Washington, November 2 (ANI): Variation in words may help early readers learn better, a new study has indicated.Many educators have long believed that when words differ on only one sound, early readers can learn the rules of phonics by focusing on what is different between the words. This is thought to be a critical gateway to reading words and sentences.
But scientists at the University of Iowa are turning that thinking on its head.
A recent study shows that certain kinds of variation in words may help early readers learn better.
When children see the same phonics regularities, embedded in words with more variation, they may learn these crucial early reading skills better.
What might appear to make learning a more difficult task - learning about letter-sound relationships from words with more variation - actually leads to better learning.
Doctoral student Keith Apfelbaum and associate professors Bob McMurray and Eliot Hazeltine of the Department of Psychology in the UI College of Liberal Arts and Sciences (CLAS) studied 224 first-grade students in the West Des Moines, Iowa school system over a period of three months. The group used a version of an online supplementary curriculum called Access Code.
Access Code was developed by Foundations in Learning, a company founded by Carolyn Brown and Jerry Zimmermann.
Brown and Zimmermann earned their doctorates from and are now adjunct faculty in the Department of Communication Sciences and Disorders, also in CLAS.
Based on the Varied Practice Model, which helps children master early reading skills like phonics, the research team used Access Code to conduct the study directly in the classroom.
During the study, one group of students learned using lists of words with a small, less variable set of consonants, such as maid, mad, paid, and pad.

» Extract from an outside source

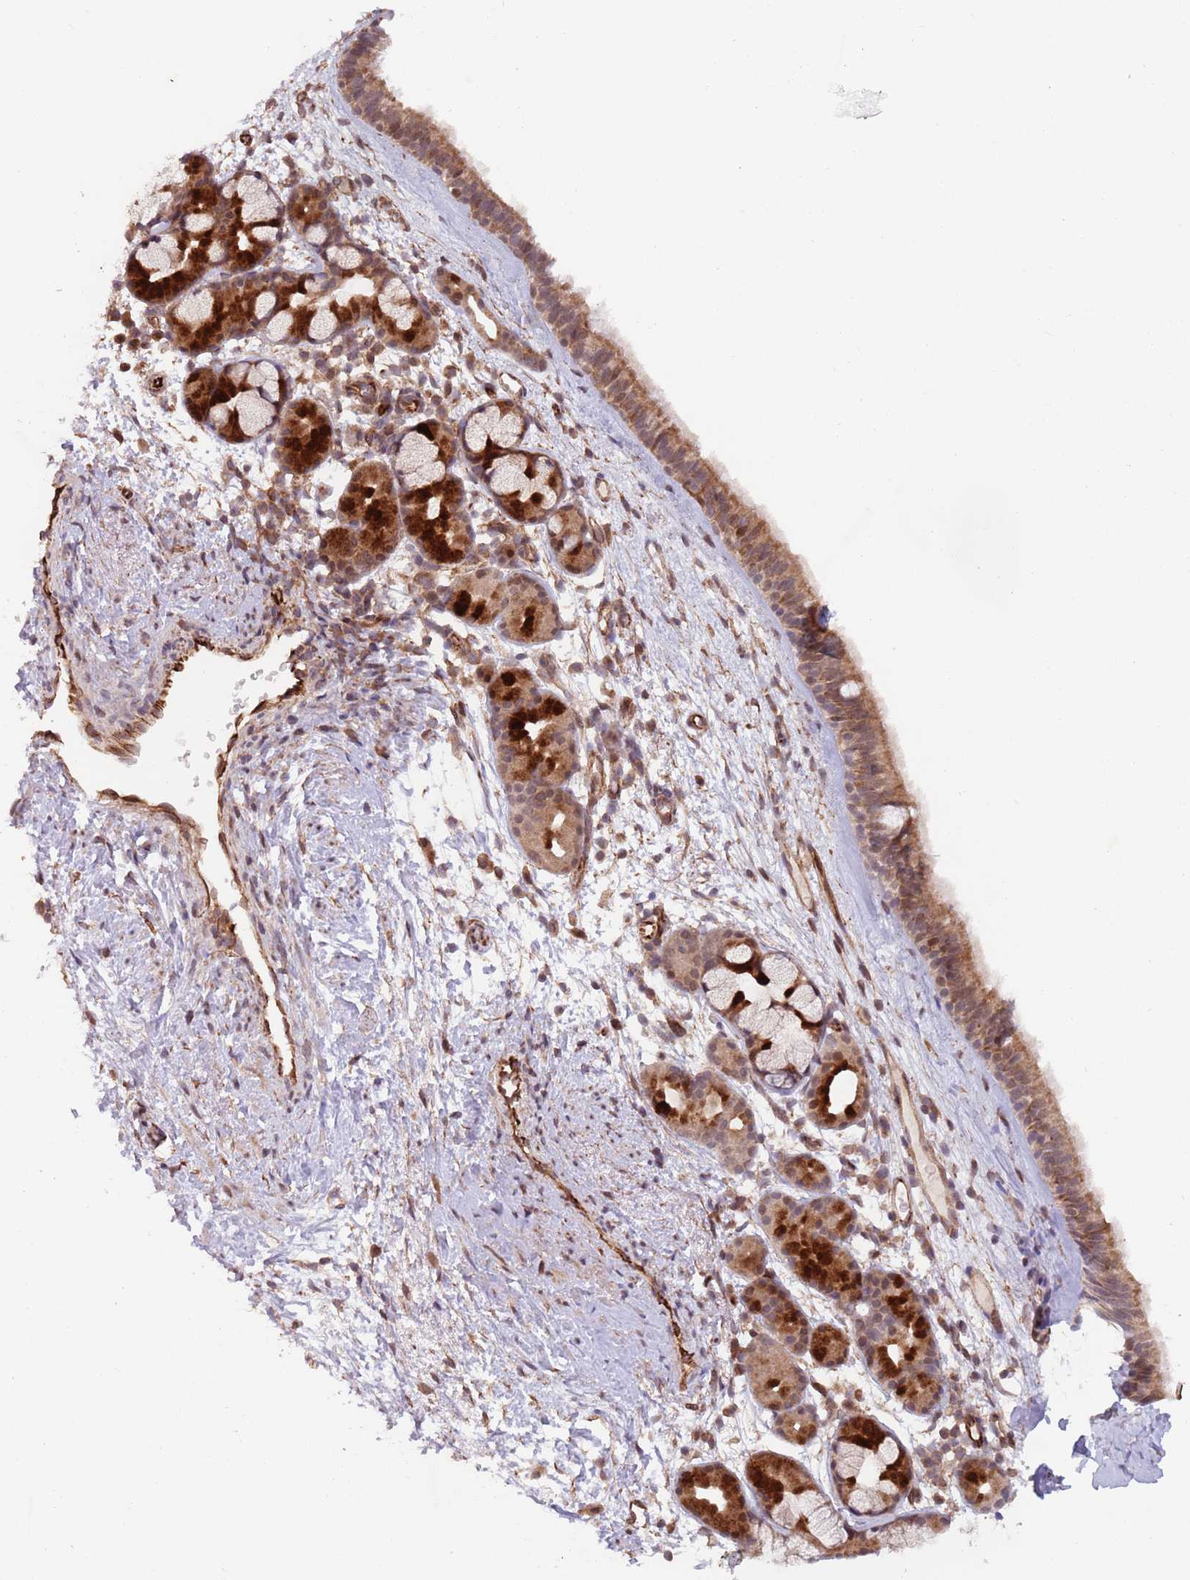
{"staining": {"intensity": "moderate", "quantity": ">75%", "location": "cytoplasmic/membranous,nuclear"}, "tissue": "nasopharynx", "cell_type": "Respiratory epithelial cells", "image_type": "normal", "snomed": [{"axis": "morphology", "description": "Normal tissue, NOS"}, {"axis": "topography", "description": "Nasopharynx"}], "caption": "The photomicrograph demonstrates staining of unremarkable nasopharynx, revealing moderate cytoplasmic/membranous,nuclear protein staining (brown color) within respiratory epithelial cells. Using DAB (3,3'-diaminobenzidine) (brown) and hematoxylin (blue) stains, captured at high magnification using brightfield microscopy.", "gene": "CHD9", "patient": {"sex": "female", "age": 81}}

This is close to traditional phonics instruction, which uses similar words to help illustrate the rules and, presumably, simplify the problem for learners.
A second group of students learned using a list of words that was more variable, such as bait, sad, hair, and gap, but which embodied the same rules.
After three or four days of training on phonics skills, partaking in activities such as spelling and matching letters, the students from both groups were tested to see if they could read words that they had never seen before, read novel non-words, and apply their newly-learned skills to tasks they hadn't done before.